* **EXERCISE INSTRUCTIONS**
From the Haunted Mill listing, copy the passage starting at "Legend: The ghost" and ending at "the white dress.".

* **READING TEXT**
((

Thursday, October 31, 2024 from 07:30pm to 10:00pm

The Haunted Mill

95 North 2400 East

Teton, ID, 83451

Website

Attractions:

The Lady in White

Legend: The ghost of a young woman wanders the mill and surrounding area. The ghost is believed to be Eloisa McKinnon*, who was arranged to be married to Tom Nelson*. Tom was strange and old enough to be Eloisa’s father. Subsequently, Eloisa was against the marriage. Her parents, however, hoped the arrangement would help their failing farm. Eloisa begged her parents to call off the wedding. They refused. The wedding day was set for some time in October. Feeling trapped, Eloisa ran away as she was being fitted with her wedding dress. Her body was recovered in the mill race, after plummeting to her death from the third-floor window. As the legend goes, Eliosa’s spirit repeats the events of her death every year on the day she died. She has also been seen wandering the mill and grounds throughout the fall. Witnesses claimed she still wears the white dress.

))

[Stored data]
((

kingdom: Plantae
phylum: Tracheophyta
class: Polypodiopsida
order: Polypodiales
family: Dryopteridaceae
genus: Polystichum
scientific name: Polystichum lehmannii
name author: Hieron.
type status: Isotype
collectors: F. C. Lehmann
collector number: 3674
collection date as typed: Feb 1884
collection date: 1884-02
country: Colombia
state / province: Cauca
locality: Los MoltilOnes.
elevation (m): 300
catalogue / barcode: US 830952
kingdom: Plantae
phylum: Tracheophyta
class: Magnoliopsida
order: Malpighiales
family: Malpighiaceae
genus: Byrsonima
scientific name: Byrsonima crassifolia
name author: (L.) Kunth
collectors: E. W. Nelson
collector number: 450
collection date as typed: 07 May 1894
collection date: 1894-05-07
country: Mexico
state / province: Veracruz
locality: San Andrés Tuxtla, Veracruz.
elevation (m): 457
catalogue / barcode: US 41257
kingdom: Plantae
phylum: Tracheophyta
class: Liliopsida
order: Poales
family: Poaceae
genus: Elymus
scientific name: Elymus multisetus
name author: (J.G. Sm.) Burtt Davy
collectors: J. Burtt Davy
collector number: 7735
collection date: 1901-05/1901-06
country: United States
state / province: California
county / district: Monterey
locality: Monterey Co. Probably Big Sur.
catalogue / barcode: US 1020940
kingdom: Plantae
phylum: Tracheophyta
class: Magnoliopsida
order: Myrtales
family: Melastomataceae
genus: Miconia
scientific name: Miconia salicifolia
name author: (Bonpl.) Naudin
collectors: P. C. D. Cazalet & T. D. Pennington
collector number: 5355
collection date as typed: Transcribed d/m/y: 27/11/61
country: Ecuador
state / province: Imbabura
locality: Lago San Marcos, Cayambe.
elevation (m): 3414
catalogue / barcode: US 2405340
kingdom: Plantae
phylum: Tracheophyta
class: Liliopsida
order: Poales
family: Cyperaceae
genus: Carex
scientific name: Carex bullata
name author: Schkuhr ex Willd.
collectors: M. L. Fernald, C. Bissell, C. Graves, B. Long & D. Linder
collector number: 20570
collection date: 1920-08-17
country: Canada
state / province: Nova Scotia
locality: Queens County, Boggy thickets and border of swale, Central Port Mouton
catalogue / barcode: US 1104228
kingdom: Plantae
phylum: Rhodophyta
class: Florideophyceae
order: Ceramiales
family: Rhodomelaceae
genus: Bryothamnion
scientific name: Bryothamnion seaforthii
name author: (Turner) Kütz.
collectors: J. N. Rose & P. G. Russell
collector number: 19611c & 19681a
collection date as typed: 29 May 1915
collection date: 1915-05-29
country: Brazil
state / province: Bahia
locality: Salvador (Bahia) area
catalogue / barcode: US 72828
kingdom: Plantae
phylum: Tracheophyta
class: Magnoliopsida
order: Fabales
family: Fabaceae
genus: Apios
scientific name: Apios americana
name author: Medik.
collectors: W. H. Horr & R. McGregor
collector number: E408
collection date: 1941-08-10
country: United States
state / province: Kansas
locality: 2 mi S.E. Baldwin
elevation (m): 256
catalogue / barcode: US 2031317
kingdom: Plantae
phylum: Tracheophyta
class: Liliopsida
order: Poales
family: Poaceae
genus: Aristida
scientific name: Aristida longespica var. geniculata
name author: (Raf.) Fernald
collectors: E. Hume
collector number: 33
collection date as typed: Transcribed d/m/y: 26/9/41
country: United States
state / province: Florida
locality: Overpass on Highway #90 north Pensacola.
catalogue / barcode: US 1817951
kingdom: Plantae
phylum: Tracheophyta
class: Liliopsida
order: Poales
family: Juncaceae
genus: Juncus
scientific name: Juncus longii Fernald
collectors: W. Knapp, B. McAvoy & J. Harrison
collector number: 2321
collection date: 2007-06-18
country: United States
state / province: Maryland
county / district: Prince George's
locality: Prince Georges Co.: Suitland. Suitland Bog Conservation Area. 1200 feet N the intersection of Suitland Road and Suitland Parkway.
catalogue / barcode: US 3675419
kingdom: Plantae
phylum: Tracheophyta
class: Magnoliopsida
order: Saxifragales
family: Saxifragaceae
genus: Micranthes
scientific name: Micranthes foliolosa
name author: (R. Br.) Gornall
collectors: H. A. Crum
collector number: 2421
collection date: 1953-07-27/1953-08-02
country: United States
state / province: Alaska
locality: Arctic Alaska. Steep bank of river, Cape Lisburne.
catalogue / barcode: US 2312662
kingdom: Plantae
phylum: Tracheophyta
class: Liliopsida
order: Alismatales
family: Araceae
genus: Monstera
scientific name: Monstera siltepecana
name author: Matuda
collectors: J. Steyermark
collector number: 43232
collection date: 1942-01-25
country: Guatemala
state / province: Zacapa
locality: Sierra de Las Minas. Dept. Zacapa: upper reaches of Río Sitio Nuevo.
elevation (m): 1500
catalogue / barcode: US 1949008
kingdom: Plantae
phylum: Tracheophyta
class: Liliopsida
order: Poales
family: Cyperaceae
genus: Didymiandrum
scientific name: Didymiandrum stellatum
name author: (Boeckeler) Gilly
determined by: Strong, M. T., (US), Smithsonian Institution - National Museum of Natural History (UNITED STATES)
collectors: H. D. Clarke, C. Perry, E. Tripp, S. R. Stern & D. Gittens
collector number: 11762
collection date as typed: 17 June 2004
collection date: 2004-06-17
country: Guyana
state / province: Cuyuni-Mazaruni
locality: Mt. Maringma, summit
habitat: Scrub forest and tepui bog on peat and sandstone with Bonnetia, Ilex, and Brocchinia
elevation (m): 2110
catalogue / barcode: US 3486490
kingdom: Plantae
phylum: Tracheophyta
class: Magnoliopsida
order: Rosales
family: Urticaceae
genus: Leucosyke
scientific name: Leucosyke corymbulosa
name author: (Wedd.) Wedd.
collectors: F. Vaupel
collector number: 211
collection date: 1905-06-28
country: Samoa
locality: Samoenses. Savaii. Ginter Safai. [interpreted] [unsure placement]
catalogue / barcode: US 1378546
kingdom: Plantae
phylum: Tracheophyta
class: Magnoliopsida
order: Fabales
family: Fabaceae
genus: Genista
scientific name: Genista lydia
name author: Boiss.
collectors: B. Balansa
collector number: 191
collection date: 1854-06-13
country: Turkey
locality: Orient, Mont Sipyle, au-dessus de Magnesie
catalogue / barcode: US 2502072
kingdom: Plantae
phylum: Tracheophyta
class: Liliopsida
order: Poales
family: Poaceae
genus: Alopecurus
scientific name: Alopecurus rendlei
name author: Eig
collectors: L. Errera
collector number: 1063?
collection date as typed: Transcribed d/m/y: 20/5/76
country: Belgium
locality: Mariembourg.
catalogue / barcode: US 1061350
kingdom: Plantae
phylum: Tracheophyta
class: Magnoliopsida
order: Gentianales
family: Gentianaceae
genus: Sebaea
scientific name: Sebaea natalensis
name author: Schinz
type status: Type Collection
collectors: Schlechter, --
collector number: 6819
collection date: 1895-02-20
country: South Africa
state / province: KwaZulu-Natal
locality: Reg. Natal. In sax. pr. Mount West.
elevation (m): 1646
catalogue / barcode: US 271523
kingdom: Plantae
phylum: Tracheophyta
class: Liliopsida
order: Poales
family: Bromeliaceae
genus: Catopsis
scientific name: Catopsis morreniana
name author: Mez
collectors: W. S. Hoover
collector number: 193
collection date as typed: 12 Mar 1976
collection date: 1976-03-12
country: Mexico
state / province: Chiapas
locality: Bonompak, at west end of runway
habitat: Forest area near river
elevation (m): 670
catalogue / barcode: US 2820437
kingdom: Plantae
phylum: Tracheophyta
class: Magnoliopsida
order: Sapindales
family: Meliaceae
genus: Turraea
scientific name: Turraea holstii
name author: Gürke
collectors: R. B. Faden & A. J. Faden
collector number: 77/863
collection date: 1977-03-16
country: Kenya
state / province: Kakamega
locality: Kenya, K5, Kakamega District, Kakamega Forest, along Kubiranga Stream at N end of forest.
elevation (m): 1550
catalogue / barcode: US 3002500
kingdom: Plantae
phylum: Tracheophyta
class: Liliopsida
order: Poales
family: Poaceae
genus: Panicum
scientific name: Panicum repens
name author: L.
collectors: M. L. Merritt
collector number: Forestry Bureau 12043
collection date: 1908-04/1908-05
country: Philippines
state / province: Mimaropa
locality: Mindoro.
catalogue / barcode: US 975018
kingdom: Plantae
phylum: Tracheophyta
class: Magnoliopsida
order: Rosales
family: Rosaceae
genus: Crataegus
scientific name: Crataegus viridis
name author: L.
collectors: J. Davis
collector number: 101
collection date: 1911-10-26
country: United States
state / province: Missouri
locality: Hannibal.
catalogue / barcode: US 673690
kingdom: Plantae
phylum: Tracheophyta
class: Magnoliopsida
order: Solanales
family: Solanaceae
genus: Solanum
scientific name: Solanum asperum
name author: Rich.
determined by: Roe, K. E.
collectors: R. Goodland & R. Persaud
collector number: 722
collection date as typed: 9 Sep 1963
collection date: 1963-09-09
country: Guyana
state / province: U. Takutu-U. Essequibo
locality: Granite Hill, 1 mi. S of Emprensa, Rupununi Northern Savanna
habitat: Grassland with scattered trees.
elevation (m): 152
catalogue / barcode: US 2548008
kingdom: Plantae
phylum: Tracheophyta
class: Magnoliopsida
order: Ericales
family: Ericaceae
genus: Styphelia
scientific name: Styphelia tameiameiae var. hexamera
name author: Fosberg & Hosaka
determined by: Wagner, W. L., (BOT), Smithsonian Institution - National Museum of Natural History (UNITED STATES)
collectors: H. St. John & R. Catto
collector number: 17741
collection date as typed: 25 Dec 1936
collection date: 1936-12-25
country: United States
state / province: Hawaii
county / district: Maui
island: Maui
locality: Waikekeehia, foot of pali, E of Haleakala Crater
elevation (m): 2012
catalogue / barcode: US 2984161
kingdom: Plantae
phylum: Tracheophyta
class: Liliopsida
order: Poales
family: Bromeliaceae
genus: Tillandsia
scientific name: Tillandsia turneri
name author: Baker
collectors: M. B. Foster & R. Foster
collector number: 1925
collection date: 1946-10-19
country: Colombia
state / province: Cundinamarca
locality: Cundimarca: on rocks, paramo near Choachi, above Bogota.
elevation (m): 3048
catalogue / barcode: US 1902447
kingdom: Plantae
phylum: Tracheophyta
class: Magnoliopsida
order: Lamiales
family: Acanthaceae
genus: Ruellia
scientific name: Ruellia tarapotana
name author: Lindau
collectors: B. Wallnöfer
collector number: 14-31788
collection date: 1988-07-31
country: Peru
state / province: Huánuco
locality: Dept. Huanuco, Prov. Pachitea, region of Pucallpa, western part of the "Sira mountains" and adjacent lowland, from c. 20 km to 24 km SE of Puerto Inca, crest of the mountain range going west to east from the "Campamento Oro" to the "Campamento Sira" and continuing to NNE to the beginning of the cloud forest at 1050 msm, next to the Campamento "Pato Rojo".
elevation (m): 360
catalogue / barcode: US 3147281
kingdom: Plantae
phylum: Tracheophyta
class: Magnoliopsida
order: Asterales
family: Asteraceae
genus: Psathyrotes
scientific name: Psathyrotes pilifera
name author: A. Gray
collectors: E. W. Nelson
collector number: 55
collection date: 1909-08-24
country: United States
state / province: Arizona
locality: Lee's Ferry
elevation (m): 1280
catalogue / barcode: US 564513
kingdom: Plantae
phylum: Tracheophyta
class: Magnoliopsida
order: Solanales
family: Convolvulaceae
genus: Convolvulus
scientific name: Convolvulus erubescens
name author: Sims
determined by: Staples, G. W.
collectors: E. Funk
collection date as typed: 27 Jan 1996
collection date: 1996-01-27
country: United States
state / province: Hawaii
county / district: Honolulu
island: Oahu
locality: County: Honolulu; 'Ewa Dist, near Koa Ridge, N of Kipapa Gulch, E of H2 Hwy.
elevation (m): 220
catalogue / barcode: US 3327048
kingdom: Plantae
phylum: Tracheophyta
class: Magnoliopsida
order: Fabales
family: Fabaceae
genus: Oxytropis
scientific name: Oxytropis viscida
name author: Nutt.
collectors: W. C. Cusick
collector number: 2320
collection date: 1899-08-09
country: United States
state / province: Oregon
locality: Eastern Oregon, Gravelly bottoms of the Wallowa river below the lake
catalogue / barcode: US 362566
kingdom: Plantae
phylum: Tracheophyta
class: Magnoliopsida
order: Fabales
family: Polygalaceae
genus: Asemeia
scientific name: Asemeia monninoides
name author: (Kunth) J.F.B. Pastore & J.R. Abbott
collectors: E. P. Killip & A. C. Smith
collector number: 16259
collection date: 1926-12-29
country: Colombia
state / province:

))

* **WORKED SOLUTION**
Legend: The ghost of a young woman wanders the mill and surrounding area. The ghost is believed to be Eloisa McKinnon*, who was arranged to be married to Tom Nelson*. Tom was strange and old enough to be Eloisa’s father. Subsequently, Eloisa was against the marriage. Her parents, however, hoped the arrangement would help their failing farm. Eloisa begged her parents to call off the wedding. They refused. The wedding day was set for some time in October. Feeling trapped, Eloisa ran away as she was being fitted with her wedding dress. Her body was recovered in the mill race, after plummeting to her death from the third-floor window. As the legend goes, Eliosa’s spirit repeats the events of her death every year on the day she died. She has also been seen wandering the mill and grounds throughout the fall. Witnesses claimed she still wears the white dress.